Slow recurring insert Oban query caused by too many cancelled scheduled jobs

DaemonSnake · June 26, 2024, 4:38pm

Hello,

We were having some issue with Oban Pro (1.4.2) in our AWS production environment (Aurora PG 16.1).

Pretty often during the day the following oban-internal query would takes the first place
in the performance analysis view in AWS with around:

3+ AAS,
~3s+ average latency
+1 call/s.

The query goes as follow:

SELECT o0."state", o0."scheduled_at" FROM "public"."oban_jobs" AS o0 WHERE (o0."meta" @> $1) AND (o0."state" != 'completed') AND (o0."id" < $2) ORDER BY o0."id" DESC LIMIT 1

We realized that we had many scheduled jobs that had been cancelled (around 200k) and were not getting pruned.
We decided to delete them and the above now well-behaves.

We believe it was caused by state != 'completed'.

What is the purpose of that query and why is ‘completed’ the only state that is excluded ?

sorenone · June 26, 2024, 5:12pm

Welcome, @DaemonSnake! Thank you for bringing your question to the forum.

Definitely upgrade. There are major bug fixes and performance improvements.

How did you cancel those jobs? What is your pruning config? Cancelled jobs are normally prunable.

Are you using chains or workflows? That’s going to help us narrow it down.

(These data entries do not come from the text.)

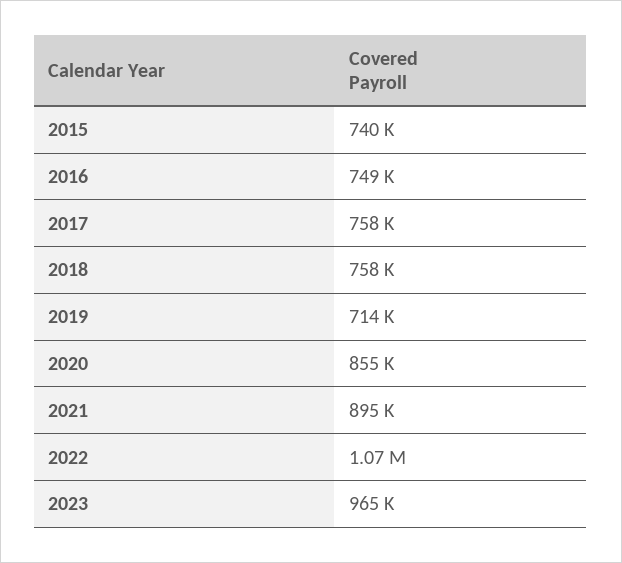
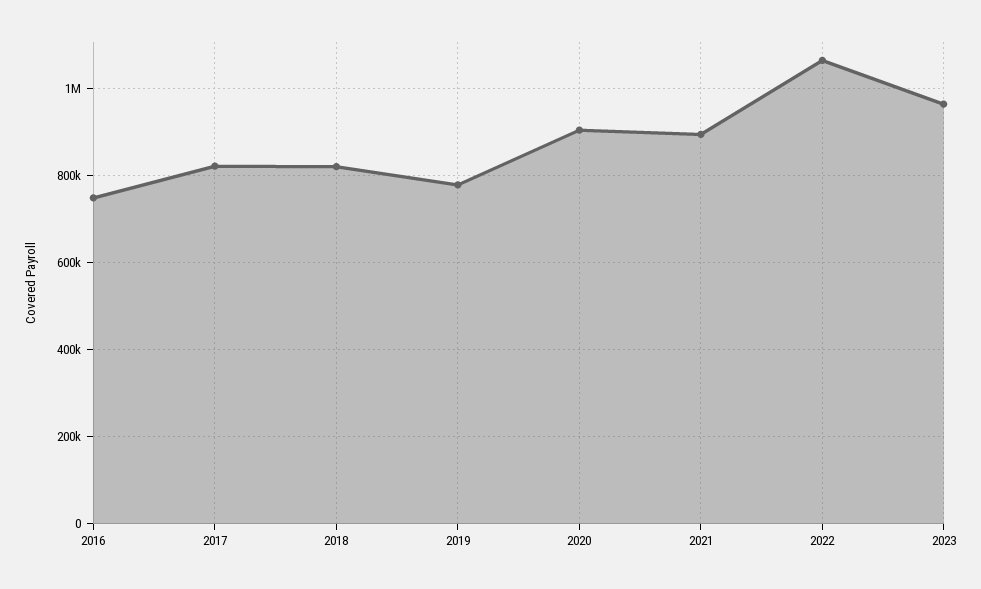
  {
-   "2015": 740000,
    "2016": 749000,
-   "2017": 758000,
+   "2017": 820000,
-   "2018": 758000,
+   "2018": 820000,
-   "2019": 714000,
+   "2019": 780000,
-   "2020": 855000,
+   "2020": 900000,
    "2021": 895000,
    "2022": 1070000,
    "2023": 965000
  }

DaemonSnake · June 28, 2024, 3:43pm

Thanks for you quick reply @sorenone

Definitely upgrade. There are major bug fixes and performance improvements.

Thanks for the info, done ^^
indeed we are seing a bunch of performance improvements

How did you cancel those jobs? What is your pruning config? Cancelled jobs are normally prunable.

We used Oban.cancel_all_jobs, but those jobs had schedule_at dates far into the future.

Are you using chains or workflows ? That’s going to help us narrow it down.

We are using the Chunk worker